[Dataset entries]
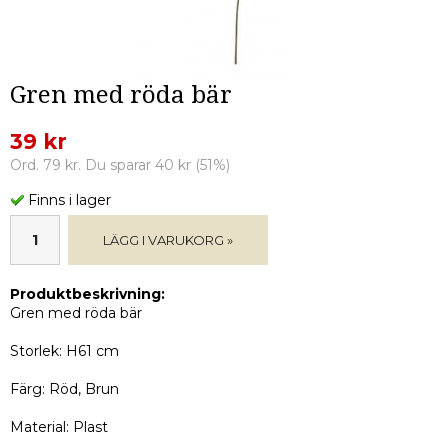
Gren med röda bär
39 kr
Ord. 79 kr. Du sparar 40 kr (51%)
Finns i lager
LÄGG I VARUKORG »
Produktbeskrivning:
Gren med röda bär
Storlek: H61 cm
Färg: Röd, Brun
Material: Plast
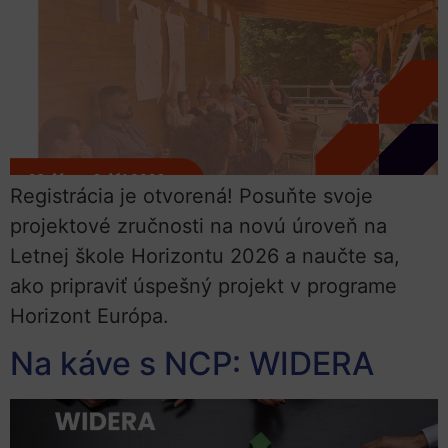
Registrácia je otvorená! Posuňte svoje
projektové zručnosti na novú úroveň na
Letnej škole Horizontu 2026 a naučte sa,
ako pripraviť úspešný projekt v programe
Horizont Európa.
Na káve s NCP: WIDERA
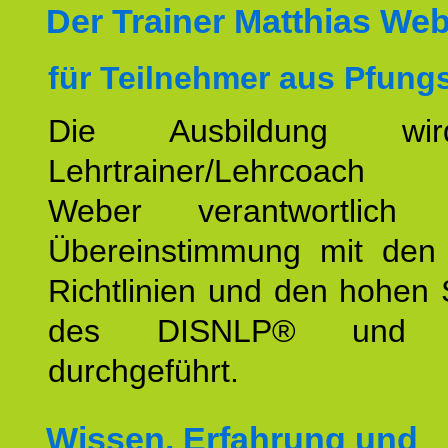
Der Trainer Matthias We
für Teilnehmer aus Pfungs
Die Ausbildung wi
Lehrtrainer/Lehrcoach 
Weber verantwortlich
Übereinstimmung mit den o
Richtlinien und den hohen
des DISNLP® und I
durchgeführt.
Wissen, Erfahrung und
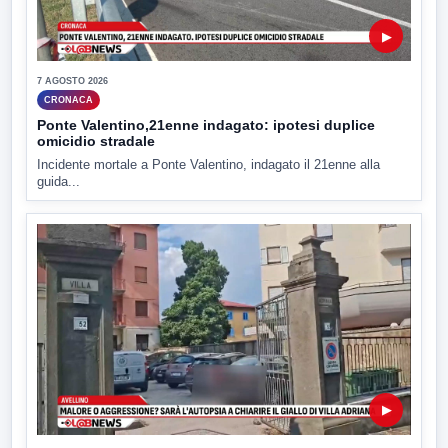
▶
7 AGOSTO 2026
CRONACA
Ponte Valentino,21enne indagato: ipotesi duplice
omicidio stradale
Incidente mortale a Ponte Valentino, indagato il 21enne alla
guida...
▶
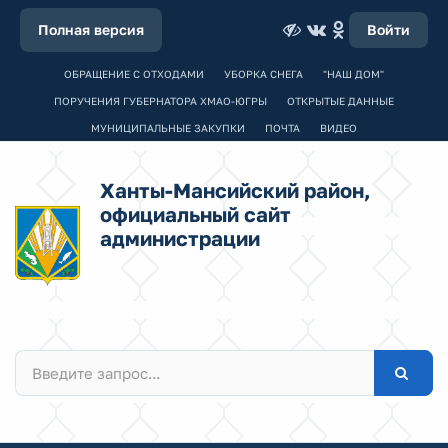
Полная версия
Войти
ОБРАЩЕНИЕ С ОТХОДАМИ
УБОРКА СНЕГА
"НАШ ДОМ"
ПОРУЧЕНИЯ ГУБЕРНАТОРА ХМАО-ЮГРЫ
ОТКРЫТЫЕ ДАННЫЕ
МУНИЦИПАЛЬНЫЕ ЗАКУПКИ
ПОЧТА
ВИДЕО
Ханты-Мансийский район,
официальный сайт
администрации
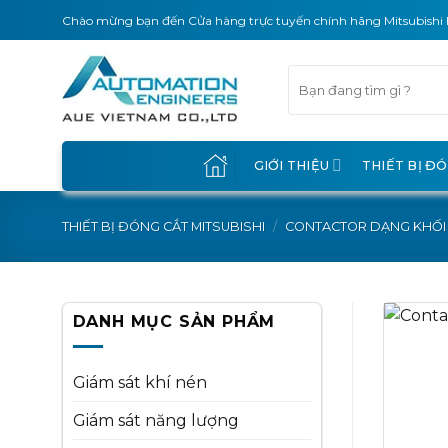
Skip
Chào mừng bạn đến Cửa hàng trực tuyến chính hãng Mitsubishi 
to
content
Tìm
kiếm:
GIỚI THIỆU
THIẾT BỊ Đ
THIẾT BỊ ĐÓNG CẮT MITSUBISHI
/
CONTACTOR DẠNG KHỐI
DANH MỤC SẢN PHẨM
Giám sát khí nén
Giám sát năng lượng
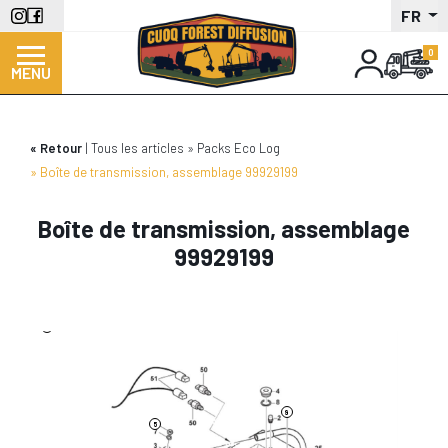
Aller
FR
au
contenu
MENU
principal
Retour
Tous les articles
Packs Eco Log
Boîte de transmission, assemblage 99929199
Boîte de transmission, assemblage
99929199
2
9
5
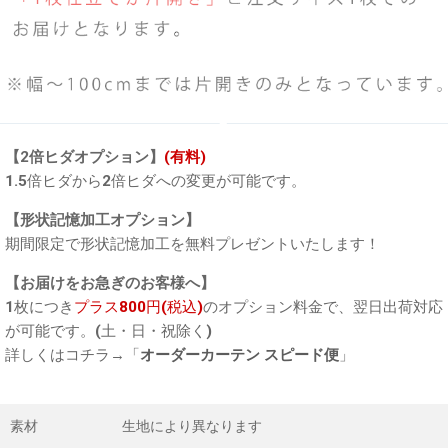
【2倍ヒダオプション】
(有料)
1.5倍ヒダから2倍ヒダへの変更が可能です。
【形状記憶加工オプション】
期間限定で形状記憶加工を無料プレゼントいたします！
【お届けをお急ぎのお客様へ】
1枚につき
プラス800円(税込)
のオプション料金で、翌日出荷対応
が可能です。(土・日・祝除く)
詳しくはコチラ→「
オーダーカーテン スピード便
」
素材
生地により異なります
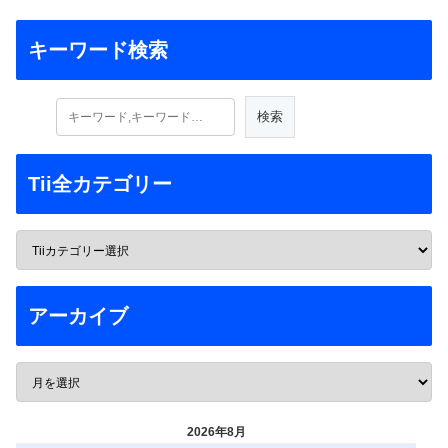
キーワード検索
Tii全カテゴリー
アーカイブ
2026年8月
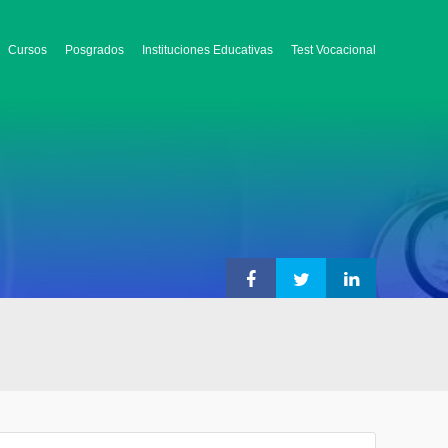
Cursos
Posgrados
Instituciones Educativas
Test Vocacional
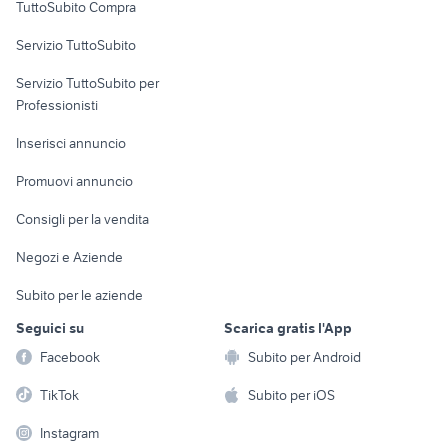
TuttoSubito Compra
commerciali
Servizio TuttoSubito
elettronica
per la casa e la
sports e hobby
Servizio TuttoSubito per
persona
Informatica
Animali
Professionisti
Arredamento e
Console e
Accessori per
Casalinghi
Inserisci annuncio
Videogiochi
animali
Elettrodomestici
Promuovi annuncio
Audio/Video
Musica e Film
Giardino e Fai da te
Consigli per la vendita
Fotografia
Libri e Riviste
Abbigliamento e
Negozi e Aziende
Telefonia
Strumenti Musicali
Accessori
Subito per le aziende
Sports
Tutto per i bambini
Seguici su
Scarica gratis l'App
Biciclette
Facebook
Subito per Android
Collezionismo
TikTok
Subito per iOS
Instagram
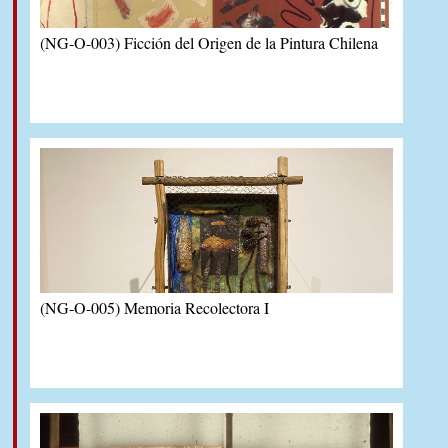
(NG-O-003) Ficción del Origen de la Pintura Chilena
(NG-O-005) Memoria Recolectora I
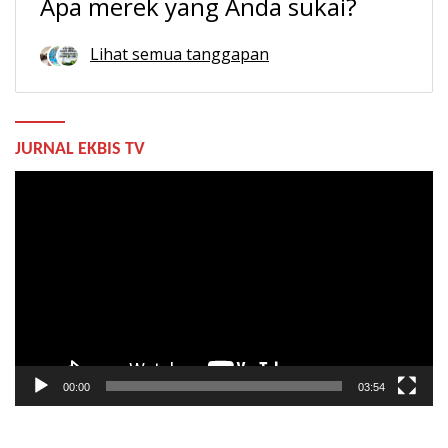
Apa merek yang Anda sukai?
Lihat semua tanggapan
JURNAL EKBIS TV
Pemutar
Video
00:00
03:54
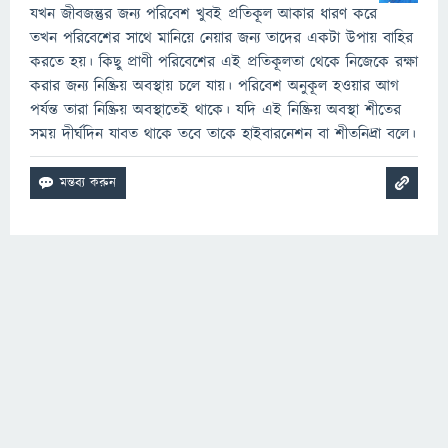
যখন জীবজন্তুর জন্য পরিবেশ খুবই প্রতিকূল আকার ধারণ করে
তখন পরিবেশের সাথে মানিয়ে নেয়ার জন্য তাদের একটা উপায় বাহির
করতে হয়। কিছু প্রাণী পরিবেশের এই প্রতিকূলতা থেকে নিজেকে রক্ষা
করার জন্য নিষ্ক্রিয় অবস্থায় চলে যায়। পরিবেশ অনুকূল হওয়ার আগ
পর্যন্ত তারা নিষ্ক্রিয় অবস্থাতেই থাকে। যদি এই নিষ্ক্রিয় অবস্থা শীতের
সময় দীর্ঘদিন যাবত থাকে তবে তাকে হাইবারনেশন বা শীতনিদ্রা বলে।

• [WORK ORDER]: Reproduce the text of every entry above verbatim, line for line, and omit the pictures.

• [SOLUTION BELOW]:
Gren med röda bär
39 kr
Ord. 79 kr. Du sparar 40 kr (51%)
Finns i lager
LÄGG I VARUKORG »
Produktbeskrivning:
Gren med röda bär
Storlek: H61 cm
Färg: Röd, Brun
Material: Plast
Registrácia je otvorená! Posuňte svoje
projektové zručnosti na novú úroveň na
Letnej škole Horizontu 2026 a naučte sa,
ako pripraviť úspešný projekt v programe
Horizont Európa.
Na káve s NCP: WIDERA
Der Trainer Matthias We
für Teilnehmer aus Pfungs
Die Ausbildung wi
Lehrtrainer/Lehrcoach 
Weber verantwortlich
Übereinstimmung mit den o
Richtlinien und den hohen
des DISNLP® und I
durchgeführt.
Wissen, Erfahrung und
▶
7 AGOSTO 2026
CRONACA
Ponte Valentino,21enne indagato: ipotesi duplice
omicidio stradale
Incidente mortale a Ponte Valentino, indagato il 21enne alla
guida...
▶
Полная версия
Войти
ОБРАЩЕНИЕ С ОТХОДАМИ
УБОРКА СНЕГА
"НАШ ДОМ"
ПОРУЧЕНИЯ ГУБЕРНАТОРА ХМАО-ЮГРЫ
ОТКРЫТЫЕ ДАННЫЕ
МУНИЦИПАЛЬНЫЕ ЗАКУПКИ
ПОЧТА
ВИДЕО
Ханты-Мансийский район,
официальный сайт
администрации
Skip
Chào mừng bạn đến Cửa hàng trực tuyến chính hãng Mitsubishi 
to
content
Tìm
kiếm:
GIỚI THIỆU
THIẾT BỊ Đ
THIẾT BỊ ĐÓNG CẮT MITSUBISHI
/
CONTACTOR DẠNG KHỐI
DANH MỤC SẢN PHẨM
Giám sát khí nén
Giám sát năng lượng
Aller
FR
au
contenu
MENU
principal
Retour
Tous les articles
Packs Eco Log
Boîte de transmission, assemblage 99929199
Boîte de transmission, assemblage
99929199
2
9
5
【2倍ヒダオプション】
(有料)
1.5倍ヒダから2倍ヒダへの変更が可能です。
【形状記憶加工オプション】
期間限定で形状記憶加工を無料プレゼントいたします！
【お届けをお急ぎのお客様へ】
1枚につき
プラス800円(税込)
のオプション料金で、翌日出荷対応
が可能です。(土・日・祝除く)
詳しくはコチラ→「
オーダーカーテン スピード便
」
素材
生地により異なります
キーワード検索
Tii全カテゴリー
アーカイブ
2026年8月
Cursos
Posgrados
Instituciones Educativas
Test Vocacional
TuttoSubito Compra
commerciali
Servizio TuttoSubito
elettronica
per la casa e la
sports e hobby
Servizio TuttoSubito per
persona
Informatica
Animali
Professionisti
Arredamento e
Console e
Accessori per
Casalinghi
Inserisci annuncio
Videogiochi
animali
Elettrodomestici
Promuovi annuncio
Audio/Video
Musica e Film
Giardino e Fai da te
Consigli per la vendita
Fotografia
Libri e Riviste
Abbigliamento e
Negozi e Aziende
Telefonia
Strumenti Musicali
Accessori
Subito per le aziende
Sports
Tutto per i bambini
Seguici su
Scarica gratis l'App
Biciclette
Facebook
Subito per Android
Collezionismo
TikTok
Subito per iOS
Instagram
(NG-O-003) Ficción del Origen de la Pintura Chilena
(NG-O-005) Memoria Recolectora I
Apa merek yang Anda sukai?
Lihat semua tanggapan
JURNAL EKBIS TV
Pemutar
Video
00:00
03:54
যখন জীবজন্তুর জন্য পরিবেশ খুবই প্রতিকূল আকার ধারণ করে
তখন পরিবেশের সাথে মানিয়ে নেয়ার জন্য তাদের একটা উপায় বাহির
করতে হয়। কিছু প্রাণী পরিবেশের এই প্রতিকূলতা থেকে নিজেকে রক্ষা
করার জন্য নিষ্ক্রিয় অবস্থায় চলে যায়। পরিবেশ অনুকূল হওয়ার আগ
পর্যন্ত তারা নিষ্ক্রিয় অবস্থাতেই থাকে। যদি এই নিষ্ক্রিয় অবস্থা শীতের
সময় দীর্ঘদিন যাবত থাকে তবে তাকে হাইবারনেশন বা শীতনিদ্রা বলে।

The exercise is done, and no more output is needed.